結局、姉を根本的にどうにかしないと、自分が救われることはないのだ。
「誰か、助けて……」
ゆいが目に涙を浮かべながら、そうひとりごちたときである。
「いいよ」
自分一人しかいないはずの部屋に、誰かの声が聞こえ、びくりと肩を震わせる。
「だ、誰!?」
振り向くと、中性的な顔立ちの天使が立っていた。
「ボクはカナエル。天使カナエル。キミの願いを叶えに来たよ!」
そう言って、彼は背中の翼をはためかせる。本物の翼だ。
「願いを……叶える? なんでも?」
「そう、なんでも」
ゆいの今の頭の中には、復讐しかなかった。
「私には姉がいるの。彼女が最初から存在しなかったことにして。アイツは天国にも地獄にも行けない、最初からいなかったことにするのがふさわしい!」
「いいよ。キミの願いはもう叶った」
それだけ言って、ゆいがまばたきをした瞬間には、もうカナエルはいなかった。
ホテルをチェックアウトして、早速家に真っ直ぐ帰ると、姉は家にいなかった。
海外の親に、「私って何人姉妹だったっけ?」とメッセージを送れば、「いきなり何? うちはあなたひとりっ子でしょ?」と不思議そうな返事が返ってきた。
やっと姉の呪縛から解放された。心の安寧を手に入れた。
ゆいはしばらく喜んでいたが、数日経って異変に気づいた。
姉がいなくなってから、家の掃除が行き届いていないことに気付いたのだ。
姉はゆいに家事をすべて押し付けているように見えたが、実際にはゆいが掃除をしても見落としがあったところは、姉が仕上げに綺麗にしていたのである。

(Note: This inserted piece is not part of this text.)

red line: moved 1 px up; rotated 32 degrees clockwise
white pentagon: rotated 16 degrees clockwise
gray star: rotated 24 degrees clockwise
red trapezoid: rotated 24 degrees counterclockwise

皿洗いも、洗濯もそうだ。ゆいが気付いていないところで、姉は密かに彼女をフォローしてくれていたのだ。
(お姉ちゃんは、ニートだったけど、自分のできる範囲のことはちゃんとやってくれてたんだ……)
ゆいの心には、少し寂しいものが残った。
自分の復讐は、正しかったのだろうか。もしかしたら、お互い本音をさらけ出して、腹を割って話せば、分かり合える部分もあったんじゃないのか。
しかし、もう姉は戻ってこない。最初から存在しないことになってしまったから。彼女はもう、天国にも地獄にもいないから、天使カナエルが連れ戻すことも出来ない。
もう取り返しのつかないことをした自分は地獄に落ちるのだろうなと思いながら、ゆいは一人分だけの夕食を作っていた。
天使カナエルは、そんなゆいを見守りながら、「願いが叶ってよかったね!」と言い残して、次の願いを叶えるために、翼をはためかせて飛び去っていくのであった。